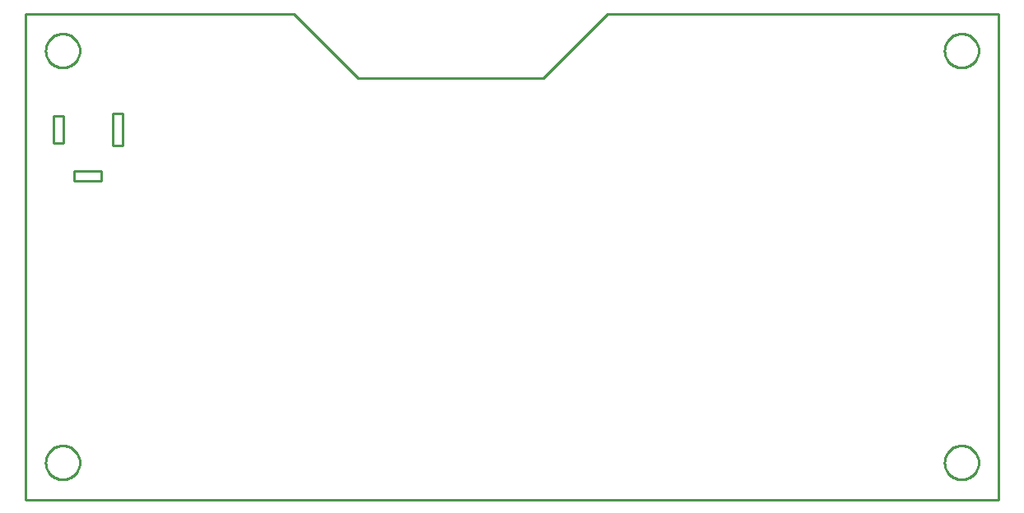
<source format=gbr>
G04 EAGLE Gerber RS-274X export*
G75*
%MOMM*%
%FSLAX34Y34*%
%LPD*%
%IN*%
%IPPOS*%
%AMOC8*
5,1,8,0,0,1.08239X$1,22.5*%
G01*
%ADD10C,0.254000*%


D10*
X0Y0D02*
X1000760Y0D01*
X1000760Y500380D01*
X598170Y500380D01*
X532130Y434340D01*
X341630Y434340D01*
X275590Y500380D01*
X0Y500380D01*
X0Y0D01*
X28500Y367000D02*
X38500Y367000D01*
X38500Y395000D01*
X28500Y395000D01*
X28500Y367000D01*
X89500Y364500D02*
X99500Y364500D01*
X99500Y397500D01*
X89500Y397500D01*
X89500Y364500D01*
X49500Y328000D02*
X77500Y328000D01*
X77500Y338000D01*
X49500Y338000D01*
X49500Y328000D01*
X55600Y37527D02*
X55525Y36384D01*
X55376Y35248D01*
X55152Y34124D01*
X54855Y33017D01*
X54487Y31932D01*
X54049Y30874D01*
X53542Y29846D01*
X52969Y28854D01*
X52332Y27901D01*
X51635Y26992D01*
X50879Y26131D01*
X50069Y25321D01*
X49208Y24565D01*
X48299Y23868D01*
X47346Y23231D01*
X46354Y22658D01*
X45326Y22151D01*
X44268Y21713D01*
X43183Y21345D01*
X42076Y21048D01*
X40952Y20825D01*
X39816Y20675D01*
X38673Y20600D01*
X37527Y20600D01*
X36384Y20675D01*
X35248Y20825D01*
X34124Y21048D01*
X33017Y21345D01*
X31932Y21713D01*
X30874Y22151D01*
X29846Y22658D01*
X28854Y23231D01*
X27901Y23868D01*
X26992Y24565D01*
X26131Y25321D01*
X25321Y26131D01*
X24565Y26992D01*
X23868Y27901D01*
X23231Y28854D01*
X22658Y29846D01*
X22151Y30874D01*
X21713Y31932D01*
X21345Y33017D01*
X21048Y34124D01*
X20825Y35248D01*
X20675Y36384D01*
X20600Y37527D01*
X20600Y38673D01*
X20675Y39816D01*
X20825Y40952D01*
X21048Y42076D01*
X21345Y43183D01*
X21713Y44268D01*
X22151Y45326D01*
X22658Y46354D01*
X23231Y47346D01*
X23868Y48299D01*
X24565Y49208D01*
X25321Y50069D01*
X26131Y50879D01*
X26992Y51635D01*
X27901Y52332D01*
X28854Y52969D01*
X29846Y53542D01*
X30874Y54049D01*
X31932Y54487D01*
X33017Y54855D01*
X34124Y55152D01*
X35248Y55376D01*
X36384Y55525D01*
X37527Y55600D01*
X38673Y55600D01*
X39816Y55525D01*
X40952Y55376D01*
X42076Y55152D01*
X43183Y54855D01*
X44268Y54487D01*
X45326Y54049D01*
X46354Y53542D01*
X47346Y52969D01*
X48299Y52332D01*
X49208Y51635D01*
X50069Y50879D01*
X50879Y50069D01*
X51635Y49208D01*
X52332Y48299D01*
X52969Y47346D01*
X53542Y46354D01*
X54049Y45326D01*
X54487Y44268D01*
X54855Y43183D01*
X55152Y42076D01*
X55376Y40952D01*
X55525Y39816D01*
X55600Y38673D01*
X55600Y37527D01*
X55600Y461707D02*
X55525Y460564D01*
X55376Y459428D01*
X55152Y458304D01*
X54855Y457197D01*
X54487Y456112D01*
X54049Y455054D01*
X53542Y454026D01*
X52969Y453034D01*
X52332Y452081D01*
X51635Y451172D01*
X50879Y450311D01*
X50069Y449501D01*
X49208Y448745D01*
X48299Y448048D01*
X47346Y447411D01*
X46354Y446838D01*
X45326Y446331D01*
X44268Y445893D01*
X43183Y445525D01*
X42076Y445228D01*
X40952Y445005D01*
X39816Y444855D01*
X38673Y444780D01*
X37527Y444780D01*
X36384Y444855D01*
X35248Y445005D01*
X34124Y445228D01*
X33017Y445525D01*
X31932Y445893D01*
X30874Y446331D01*
X29846Y446838D01*
X28854Y447411D01*
X27901Y448048D01*
X26992Y448745D01*
X26131Y449501D01*
X25321Y450311D01*
X24565Y451172D01*
X23868Y452081D01*
X23231Y453034D01*
X22658Y454026D01*
X22151Y455054D01*
X21713Y456112D01*
X21345Y457197D01*
X21048Y458304D01*
X20825Y459428D01*
X20675Y460564D01*
X20600Y461707D01*
X20600Y462853D01*
X20675Y463996D01*
X20825Y465132D01*
X21048Y466256D01*
X21345Y467363D01*
X21713Y468448D01*
X22151Y469506D01*
X22658Y470534D01*
X23231Y471526D01*
X23868Y472479D01*
X24565Y473388D01*
X25321Y474249D01*
X26131Y475059D01*
X26992Y475815D01*
X27901Y476512D01*
X28854Y477149D01*
X29846Y477722D01*
X30874Y478229D01*
X31932Y478667D01*
X33017Y479035D01*
X34124Y479332D01*
X35248Y479556D01*
X36384Y479705D01*
X37527Y479780D01*
X38673Y479780D01*
X39816Y479705D01*
X40952Y479556D01*
X42076Y479332D01*
X43183Y479035D01*
X44268Y478667D01*
X45326Y478229D01*
X46354Y477722D01*
X47346Y477149D01*
X48299Y476512D01*
X49208Y475815D01*
X50069Y475059D01*
X50879Y474249D01*
X51635Y473388D01*
X52332Y472479D01*
X52969Y471526D01*
X53542Y470534D01*
X54049Y469506D01*
X54487Y468448D01*
X54855Y467363D01*
X55152Y466256D01*
X55376Y465132D01*
X55525Y463996D01*
X55600Y462853D01*
X55600Y461707D01*
X980160Y461707D02*
X980085Y460564D01*
X979936Y459428D01*
X979712Y458304D01*
X979415Y457197D01*
X979047Y456112D01*
X978609Y455054D01*
X978102Y454026D01*
X977529Y453034D01*
X976892Y452081D01*
X976195Y451172D01*
X975439Y450311D01*
X974629Y449501D01*
X973768Y448745D01*
X972859Y448048D01*
X971906Y447411D01*
X970914Y446838D01*
X969886Y446331D01*
X968828Y445893D01*
X967743Y445525D01*
X966636Y445228D01*
X965512Y445005D01*
X964376Y444855D01*
X963233Y444780D01*
X962087Y444780D01*
X960944Y444855D01*
X959808Y445005D01*
X958684Y445228D01*
X957577Y445525D01*
X956492Y445893D01*
X955434Y446331D01*
X954406Y446838D01*
X953414Y447411D01*
X952461Y448048D01*
X951552Y448745D01*
X950691Y449501D01*
X949881Y450311D01*
X949125Y451172D01*
X948428Y452081D01*
X947791Y453034D01*
X947218Y454026D01*
X946711Y455054D01*
X946273Y456112D01*
X945905Y457197D01*
X945608Y458304D01*
X945385Y459428D01*
X945235Y460564D01*
X945160Y461707D01*
X945160Y462853D01*
X945235Y463996D01*
X945385Y465132D01*
X945608Y466256D01*
X945905Y467363D01*
X946273Y468448D01*
X946711Y469506D01*
X947218Y470534D01*
X947791Y471526D01*
X948428Y472479D01*
X949125Y473388D01*
X949881Y474249D01*
X950691Y475059D01*
X951552Y475815D01*
X952461Y476512D01*
X953414Y477149D01*
X954406Y477722D01*
X955434Y478229D01*
X956492Y478667D01*
X957577Y479035D01*
X958684Y479332D01*
X959808Y479556D01*
X960944Y479705D01*
X962087Y479780D01*
X963233Y479780D01*
X964376Y479705D01*
X965512Y479556D01*
X966636Y479332D01*
X967743Y479035D01*
X968828Y478667D01*
X969886Y478229D01*
X970914Y477722D01*
X971906Y477149D01*
X972859Y476512D01*
X973768Y475815D01*
X974629Y475059D01*
X975439Y474249D01*
X976195Y473388D01*
X976892Y472479D01*
X977529Y471526D01*
X978102Y470534D01*
X978609Y469506D01*
X979047Y468448D01*
X979415Y467363D01*
X979712Y466256D01*
X979936Y465132D01*
X980085Y463996D01*
X980160Y462853D01*
X980160Y461707D01*
X980160Y37527D02*
X980085Y36384D01*
X979936Y35248D01*
X979712Y34124D01*
X979415Y33017D01*
X979047Y31932D01*
X978609Y30874D01*
X978102Y29846D01*
X977529Y28854D01*
X976892Y27901D01*
X976195Y26992D01*
X975439Y26131D01*
X974629Y25321D01*
X973768Y24565D01*
X972859Y23868D01*
X971906Y23231D01*
X970914Y22658D01*
X969886Y22151D01*
X968828Y21713D01*
X967743Y21345D01*
X966636Y21048D01*
X965512Y20825D01*
X964376Y20675D01*
X963233Y20600D01*
X962087Y20600D01*
X960944Y20675D01*
X959808Y20825D01*
X958684Y21048D01*
X957577Y21345D01*
X956492Y21713D01*
X955434Y22151D01*
X954406Y22658D01*
X953414Y23231D01*
X952461Y23868D01*
X951552Y24565D01*
X950691Y25321D01*
X949881Y26131D01*
X949125Y26992D01*
X948428Y27901D01*
X947791Y28854D01*
X947218Y29846D01*
X946711Y30874D01*
X946273Y31932D01*
X945905Y33017D01*
X945608Y34124D01*
X945385Y35248D01*
X945235Y36384D01*
X945160Y37527D01*
X945160Y38673D01*
X945235Y39816D01*
X945385Y40952D01*
X945608Y42076D01*
X945905Y43183D01*
X946273Y44268D01*
X946711Y45326D01*
X947218Y46354D01*
X947791Y47346D01*
X948428Y48299D01*
X949125Y49208D01*
X949881Y50069D01*
X950691Y50879D01*
X951552Y51635D01*
X952461Y52332D01*
X953414Y52969D01*
X954406Y53542D01*
X955434Y54049D01*
X956492Y54487D01*
X957577Y54855D01*
X958684Y55152D01*
X959808Y55376D01*
X960944Y55525D01*
X962087Y55600D01*
X963233Y55600D01*
X964376Y55525D01*
X965512Y55376D01*
X966636Y55152D01*
X967743Y54855D01*
X968828Y54487D01*
X969886Y54049D01*
X970914Y53542D01*
X971906Y52969D01*
X972859Y52332D01*
X973768Y51635D01*
X974629Y50879D01*
X975439Y50069D01*
X976195Y49208D01*
X976892Y48299D01*
X977529Y47346D01*
X978102Y46354D01*
X978609Y45326D01*
X979047Y44268D01*
X979415Y43183D01*
X979712Y42076D01*
X979936Y40952D01*
X980085Y39816D01*
X980160Y38673D01*
X980160Y37527D01*
M02*

</source>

* [Assignment]:
Set down, exactly as they appear, the line holding "X974629Y50879D01*" and every line after it until the records end.

* [Answer to this exercise]:
X974629Y50879D01*
X975439Y50069D01*
X976195Y49208D01*
X976892Y48299D01*
X977529Y47346D01*
X978102Y46354D01*
X978609Y45326D01*
X979047Y44268D01*
X979415Y43183D01*
X979712Y42076D01*
X979936Y40952D01*
X980085Y39816D01*
X980160Y38673D01*
X980160Y37527D01*
M02*

</source>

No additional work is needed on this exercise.